Juda Myers holds her firstborn child in 1977. (Courtesy of Joseph Gradney)

“In our rush to stand with women who have survived the most horrible thing that any of us can imagine, we prescribe this act of brutality and violence upon another member of our species, another human being. Because we’ve been conditioned not to see the child in the womb as a valuable member of our species who has equal rights to life as we do,” Ms. Hawkins said.

In all her travels to college campuses around the country, Ms. Hawkins said she had never met anyone who supported the idea of killing someone conceived through rape that had already been born.
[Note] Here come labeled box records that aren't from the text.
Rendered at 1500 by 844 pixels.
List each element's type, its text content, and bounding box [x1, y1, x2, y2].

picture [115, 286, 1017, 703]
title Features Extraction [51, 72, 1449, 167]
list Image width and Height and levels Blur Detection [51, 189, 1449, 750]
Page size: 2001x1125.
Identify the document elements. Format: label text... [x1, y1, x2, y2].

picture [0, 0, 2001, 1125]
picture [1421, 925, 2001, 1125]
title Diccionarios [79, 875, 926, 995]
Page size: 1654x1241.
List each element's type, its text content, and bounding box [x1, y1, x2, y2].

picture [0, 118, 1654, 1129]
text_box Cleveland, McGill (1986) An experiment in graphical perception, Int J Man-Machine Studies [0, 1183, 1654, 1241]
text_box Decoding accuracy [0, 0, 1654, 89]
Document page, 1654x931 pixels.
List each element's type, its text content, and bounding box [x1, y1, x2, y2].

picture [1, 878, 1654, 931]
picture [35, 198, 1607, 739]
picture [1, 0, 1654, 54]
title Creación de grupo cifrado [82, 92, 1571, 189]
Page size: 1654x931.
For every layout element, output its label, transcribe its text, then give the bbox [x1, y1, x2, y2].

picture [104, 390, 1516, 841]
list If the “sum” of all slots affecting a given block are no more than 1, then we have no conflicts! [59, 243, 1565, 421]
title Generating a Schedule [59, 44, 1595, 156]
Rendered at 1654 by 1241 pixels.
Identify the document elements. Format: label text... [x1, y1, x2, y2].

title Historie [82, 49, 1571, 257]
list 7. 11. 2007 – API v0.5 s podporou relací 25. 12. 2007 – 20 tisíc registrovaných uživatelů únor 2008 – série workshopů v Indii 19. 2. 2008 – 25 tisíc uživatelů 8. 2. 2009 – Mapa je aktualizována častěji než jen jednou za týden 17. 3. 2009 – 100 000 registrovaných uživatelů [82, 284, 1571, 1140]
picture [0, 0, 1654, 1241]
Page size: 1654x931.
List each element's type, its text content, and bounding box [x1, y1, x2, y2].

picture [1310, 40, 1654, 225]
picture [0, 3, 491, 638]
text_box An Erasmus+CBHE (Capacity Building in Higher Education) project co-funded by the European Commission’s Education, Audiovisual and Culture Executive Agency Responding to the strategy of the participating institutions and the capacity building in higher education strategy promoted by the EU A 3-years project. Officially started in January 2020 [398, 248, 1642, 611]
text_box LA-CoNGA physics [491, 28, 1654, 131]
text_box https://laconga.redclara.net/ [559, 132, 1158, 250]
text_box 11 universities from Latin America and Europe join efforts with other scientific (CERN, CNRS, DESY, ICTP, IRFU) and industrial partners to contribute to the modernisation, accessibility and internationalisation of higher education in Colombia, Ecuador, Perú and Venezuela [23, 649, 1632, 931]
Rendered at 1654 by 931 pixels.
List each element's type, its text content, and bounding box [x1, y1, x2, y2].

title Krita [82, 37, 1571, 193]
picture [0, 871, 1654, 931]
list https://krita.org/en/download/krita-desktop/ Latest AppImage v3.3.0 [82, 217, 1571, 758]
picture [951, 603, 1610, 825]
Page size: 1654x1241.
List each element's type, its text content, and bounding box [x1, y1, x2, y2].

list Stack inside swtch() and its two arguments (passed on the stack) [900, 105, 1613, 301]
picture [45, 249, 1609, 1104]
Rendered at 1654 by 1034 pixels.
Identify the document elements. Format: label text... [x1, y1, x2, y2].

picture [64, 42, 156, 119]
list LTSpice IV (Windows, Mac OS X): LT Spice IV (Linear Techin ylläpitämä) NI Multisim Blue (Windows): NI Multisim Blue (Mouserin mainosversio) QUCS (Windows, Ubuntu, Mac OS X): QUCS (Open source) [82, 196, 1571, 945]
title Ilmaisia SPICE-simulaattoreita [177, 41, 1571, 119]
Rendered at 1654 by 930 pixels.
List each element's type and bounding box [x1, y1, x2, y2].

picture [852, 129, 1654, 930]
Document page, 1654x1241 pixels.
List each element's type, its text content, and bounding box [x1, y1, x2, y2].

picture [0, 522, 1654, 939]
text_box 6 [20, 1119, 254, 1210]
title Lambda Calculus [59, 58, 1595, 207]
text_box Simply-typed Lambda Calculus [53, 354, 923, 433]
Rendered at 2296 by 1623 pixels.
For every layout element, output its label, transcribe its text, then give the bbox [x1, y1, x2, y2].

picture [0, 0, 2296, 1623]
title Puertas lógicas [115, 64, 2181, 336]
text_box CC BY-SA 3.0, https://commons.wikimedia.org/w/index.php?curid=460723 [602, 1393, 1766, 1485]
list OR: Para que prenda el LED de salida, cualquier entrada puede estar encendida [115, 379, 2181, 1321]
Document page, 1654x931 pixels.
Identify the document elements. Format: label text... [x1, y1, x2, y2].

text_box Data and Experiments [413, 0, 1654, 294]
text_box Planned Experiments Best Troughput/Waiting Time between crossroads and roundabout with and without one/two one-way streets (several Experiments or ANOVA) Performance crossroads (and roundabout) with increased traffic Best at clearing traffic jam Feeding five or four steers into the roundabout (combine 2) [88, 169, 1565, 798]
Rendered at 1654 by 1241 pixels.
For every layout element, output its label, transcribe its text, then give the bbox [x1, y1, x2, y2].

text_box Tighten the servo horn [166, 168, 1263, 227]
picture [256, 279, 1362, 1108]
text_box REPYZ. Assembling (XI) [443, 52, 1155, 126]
But when it comes to those still inside the womb, the idea of prematurely ending their lives is often discussed with nonchalance and as a moral imperative for the mother’s sake.

The difference, she said, is that people don’t have to look the unborn in the eyes as they decide their fate.

“It’s automatically the assumption of Republicans and Democrats that, of course, we will prescribe death to a child conceived in rape, without even a moment’s thought or consideration about these children and who they are as individuals—as children created in the image of a Creator.”

Ms. Hawkins said she considered that line of thinking to be intellectually lazy and demeaning to both the pregnant mother and her child.

Ms. Myers agreed, holding that the message rape survivors receive from such reasoning is that their children are “worthless” and deserve to die.

“None of us comes into this world choosing how we got here,” she said. “If they want to think about women and their children, I am my mother’s child. And my life deserves to be saved, just like anybody else.”